Im Grunde seines Herzens ist Wowereit ein altmodischer Klotzen-statt-Kleckern-Sozi geblieben. Das erklärt, weshalb er seinen Plan für einen Großflughafen in Schönefeld durchgeboxt hat – und dabei jedwede Konkurrenz durch die Ankündigung, Tempelhof und Tegel zu schließen, von vornherein unterband. Es ist ein Pharaonenprojekt. Möglicherweise hofft Wowi, dass es eines Tages in den Kanzler-Klaus-Wowereit-Flughafen umbenannt wird, mit im Wind flatternden Regenbogenfahnen und Direktflügen nach Hollywood.

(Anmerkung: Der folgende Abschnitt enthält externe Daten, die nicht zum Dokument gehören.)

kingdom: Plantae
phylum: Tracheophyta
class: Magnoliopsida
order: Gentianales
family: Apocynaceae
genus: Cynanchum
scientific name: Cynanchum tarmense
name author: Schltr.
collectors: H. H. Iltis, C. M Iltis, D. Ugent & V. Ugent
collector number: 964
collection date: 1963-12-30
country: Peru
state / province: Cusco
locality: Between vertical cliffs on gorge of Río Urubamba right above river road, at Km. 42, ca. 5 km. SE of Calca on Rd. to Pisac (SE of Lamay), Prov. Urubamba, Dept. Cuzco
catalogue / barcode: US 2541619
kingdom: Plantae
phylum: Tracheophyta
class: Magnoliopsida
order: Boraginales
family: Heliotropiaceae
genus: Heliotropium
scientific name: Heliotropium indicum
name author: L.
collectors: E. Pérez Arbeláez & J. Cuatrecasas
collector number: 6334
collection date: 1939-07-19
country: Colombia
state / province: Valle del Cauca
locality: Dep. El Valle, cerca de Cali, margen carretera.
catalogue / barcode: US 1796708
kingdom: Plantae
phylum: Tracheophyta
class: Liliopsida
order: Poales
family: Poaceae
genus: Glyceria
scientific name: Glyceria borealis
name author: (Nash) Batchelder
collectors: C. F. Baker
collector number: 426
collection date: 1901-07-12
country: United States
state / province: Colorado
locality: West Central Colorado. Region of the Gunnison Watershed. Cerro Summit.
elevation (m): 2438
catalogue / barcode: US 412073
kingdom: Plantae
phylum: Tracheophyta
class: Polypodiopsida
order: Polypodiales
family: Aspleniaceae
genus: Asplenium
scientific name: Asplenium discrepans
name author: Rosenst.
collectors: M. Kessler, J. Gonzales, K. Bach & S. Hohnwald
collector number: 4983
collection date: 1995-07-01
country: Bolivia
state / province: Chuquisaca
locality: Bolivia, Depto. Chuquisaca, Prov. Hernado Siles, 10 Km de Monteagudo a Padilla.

In seinen Anfangstagen als regierender Party-Meister – damals, als er Champagner aus roten Stilettos trank, Désirée Nick küsste und mit der texanischen Ehefrau des Schweizer Botschafters bis drei Uhr morgens soff – zeigten ihn die Fotos als glücklichen Menschen mit schweißglänzendem Gesicht. Aber es gab viele Momente abseits der Kameras, wo er auf einer Party in einer Ecke saß, nervös wie ein dicker Junge, den es in ein raues Viertel verschlagen hat. Es gibt keine echte Berliner Gesellschaft. Es ist eine Stadt der Parvenüs. Trotzdem strahlte Wowereit jedes Mal, wenn ein x-beliebiger Theaterregisseur ihn bei einem Empfang umarmte.
Dieser Tage besucht er weniger Partys – nicht weil er ernsthafter geworden wäre, sondern weil er sich langweilt. Die alten Mitstreiter des Regierenden Bürgermeisters haben neue Aufgaben gefunden: Sabine Christiansen entdeckte die wahre Liebe und stellte ihre Gespräche ein; Udo Walz hat seinen Hundesalon aufgegeben und konzentriert sich auf Angela Merkel. Und Wowereit? Game Over? Noch nicht. Es hat den Anschein, als wolle er die Rathauspolitik aufgeben und seine Partei führen.